ISRAEL PRESIDENT STRESSES DUAL TASK FOR JEWS IN DIASPORA

Dr. Goldmann opened the Congress by paying tribute to the memory of the late Dr. Theodor Herzl, founder of political Zionism, whose hundredth anniversary is being celebrated this year. The president of the WZO also welcomed the principal leaders and guests on the platform, who included President Izhak Ben-Zvi; Mrs. Vera Weizmann, widow of the late first President of Israel; Justice Yitzhak Olshan, president of Israel’s Supreme Court; Sephardic Chief Rabbi Yitzhak Nissim; Jerusalem’s Mayor Mordechai Ish-Shalom; and Prime Minister David Ben-Gurion. Dr. Goldmann presented Mr. Ben-Gurion as “this inexhaustible dynamo, this super-Zionist among us.”

President Ben-Zvi told the delegates that overseas Jewry has the dual task of supporting Aliyah, the absorption and the integration of immigrants to Israel, as well as making a supreme effort to strengthen their institutions in various communities in order to preserve the Jewish education of future generations.
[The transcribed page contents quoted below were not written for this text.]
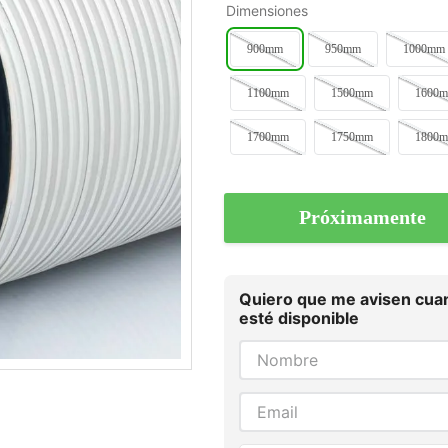
Dimensiones
900mm
950mm
1000mm
1100mm
1500mm
1600
1700mm
1750mm
1800
Próximamente
Quiero que me avisen cua
esté disponible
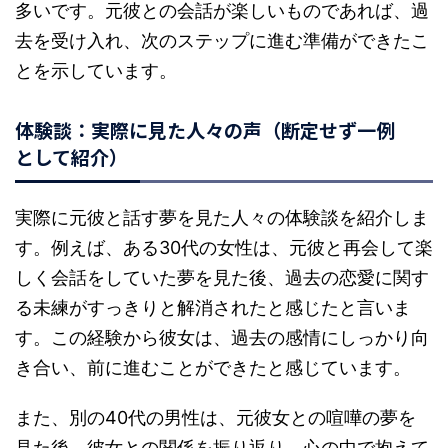
多いです。元彼との会話が楽しいものであれば、過
去を受け入れ、次のステップに進む準備ができたこ
とを示しています。
体験談：実際に見た人々の声（断定せず一例
として紹介）
実際に元彼と話す夢を見た人々の体験談を紹介しま
す。例えば、ある30代の女性は、元彼と再会して楽
しく会話をしていた夢を見た後、過去の恋愛に関す
る未練がすっきりと解消されたと感じたと言いま
す。この経験から彼女は、過去の感情にしっかり向
き合い、前に進むことができたと感じています。
また、別の40代の男性は、元彼女との喧嘩の夢を
見た後、彼女との関係を振り返り、心の中で抱えて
The streets leading to the Binyanei Ha’ooma–the Building of the Nation–where the Congress is being held, were gaily decorated with flags and pennants, and the building itself was brightly lighted. The great auditorium, Ussishkin Hall, was crowded to capacity as the largest Zionist Congress in all history–and the third Zionist Congress in Israel since the establishment of the State–was called to order.